(Dataset entries)

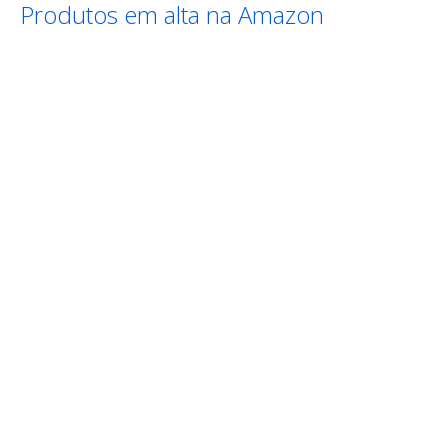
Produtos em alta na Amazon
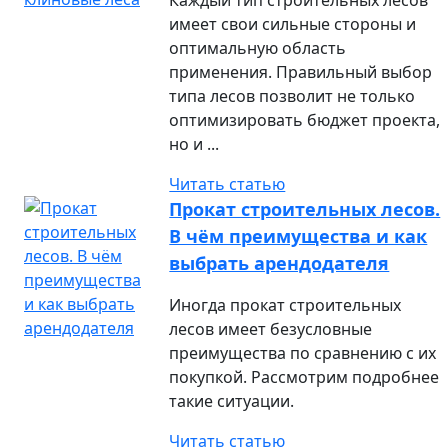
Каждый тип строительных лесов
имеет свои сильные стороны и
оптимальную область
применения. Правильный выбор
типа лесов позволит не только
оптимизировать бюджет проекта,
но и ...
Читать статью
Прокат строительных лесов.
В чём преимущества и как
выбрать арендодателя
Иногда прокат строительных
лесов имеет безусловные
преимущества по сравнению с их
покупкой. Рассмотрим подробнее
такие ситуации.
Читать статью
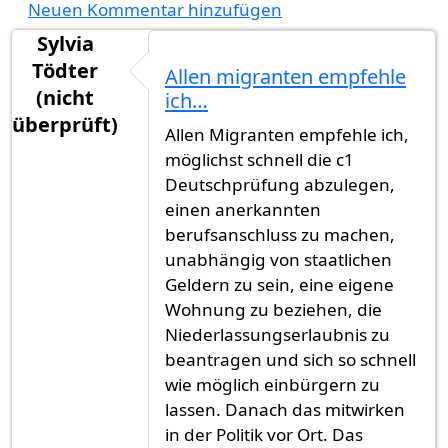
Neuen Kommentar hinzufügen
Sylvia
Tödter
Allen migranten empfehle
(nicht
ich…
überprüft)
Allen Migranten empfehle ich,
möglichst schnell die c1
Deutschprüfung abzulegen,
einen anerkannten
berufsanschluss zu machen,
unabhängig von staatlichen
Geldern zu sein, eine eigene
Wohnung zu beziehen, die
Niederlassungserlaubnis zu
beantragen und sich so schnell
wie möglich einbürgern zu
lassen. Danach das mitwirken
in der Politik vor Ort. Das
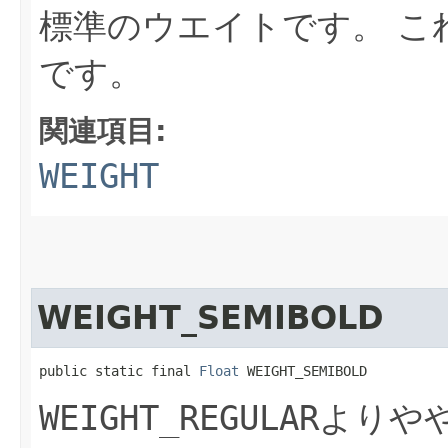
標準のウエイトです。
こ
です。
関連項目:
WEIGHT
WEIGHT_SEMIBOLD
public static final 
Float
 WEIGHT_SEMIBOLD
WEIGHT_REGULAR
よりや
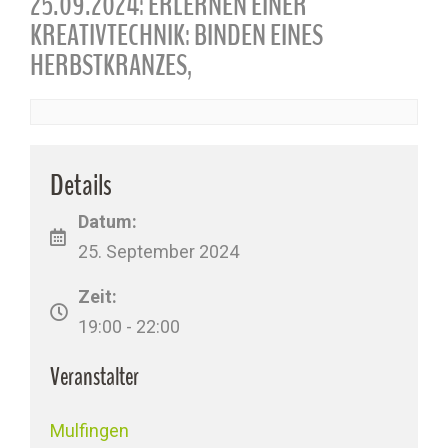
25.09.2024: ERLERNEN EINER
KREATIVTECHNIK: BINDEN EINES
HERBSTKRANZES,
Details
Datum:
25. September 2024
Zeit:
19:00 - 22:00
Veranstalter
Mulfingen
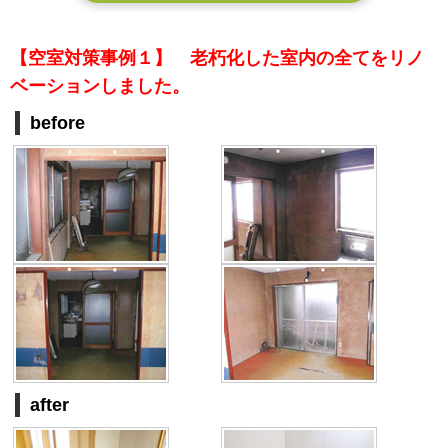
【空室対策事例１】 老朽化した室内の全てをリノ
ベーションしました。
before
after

=== Task details ===
Present every line of the material above as a Markdown table with the columns "No." and "Line", numbering the rows in order and omitting blank lines. Leave the pictures out of the answer.

=== Answer space ===
| No. | Line |
|---|---|
| 1 | Produtos em alta na Amazon |
| 2 | Каждый тип строительных лесов |
| 3 | имеет свои сильные стороны и |
| 4 | оптимальную область |
| 5 | применения. Правильный выбор |
| 6 | типа лесов позволит не только |
| 7 | оптимизировать бюджет проекта, |
| 8 | но и ... |
| 9 | Читать статью |
| 10 | Прокат строительных лесов. |
| 11 | В чём преимущества и как |
| 12 | выбрать арендодателя |
| 13 | Иногда прокат строительных |
| 14 | лесов имеет безусловные |
| 15 | преимущества по сравнению с их |
| 16 | покупкой. Рассмотрим подробнее |
| 17 | такие ситуации. |
| 18 | Читать статью |
| 19 | Neuen Kommentar hinzufügen |
| 20 | Sylvia |
| 21 | Tödter |
| 22 | Allen migranten empfehle |
| 23 | (nicht |
| 24 | ich… |
| 25 | überprüft) |
| 26 | Allen Migranten empfehle ich, |
| 27 | möglichst schnell die c1 |
| 28 | Deutschprüfung abzulegen, |
| 29 | einen anerkannten |
| 30 | berufsanschluss zu machen, |
| 31 | unabhängig von staatlichen |
| 32 | Geldern zu sein, eine eigene |
| 33 | Wohnung zu beziehen, die |
| 34 | Niederlassungserlaubnis zu |
| 35 | beantragen und sich so schnell |
| 36 | wie möglich einbürgern zu |
| 37 | lassen. Danach das mitwirken |
| 38 | in der Politik vor Ort. Das |
| 39 | 標準のウエイトです。 |
| 40 | こ |
| 41 | です。 |
| 42 | 関連項目: |
| 43 | WEIGHT |
| 44 | WEIGHT_SEMIBOLD |
| 45 | public static final  |
| 46 | Float |
| 47 |  WEIGHT_SEMIBOLD |
| 48 | WEIGHT_REGULAR |
| 49 | よりや |
| 50 | 25.09.2024: ERLERNEN EINER |
| 51 | KREATIVTECHNIK: BINDEN EINES |
| 52 | HERBSTKRANZES, |
| 53 | Details |
| 54 | Datum: |
| 55 | 25. September 2024 |
| 56 | Zeit: |
| 57 | 19:00 - 22:00 |
| 58 | Veranstalter |
| 59 | Mulfingen |
| 60 | 【空室対策事例１】 老朽化した室内の全てをリノ |
| 61 | ベーションしました。 |
| 62 | before |
| 63 | after |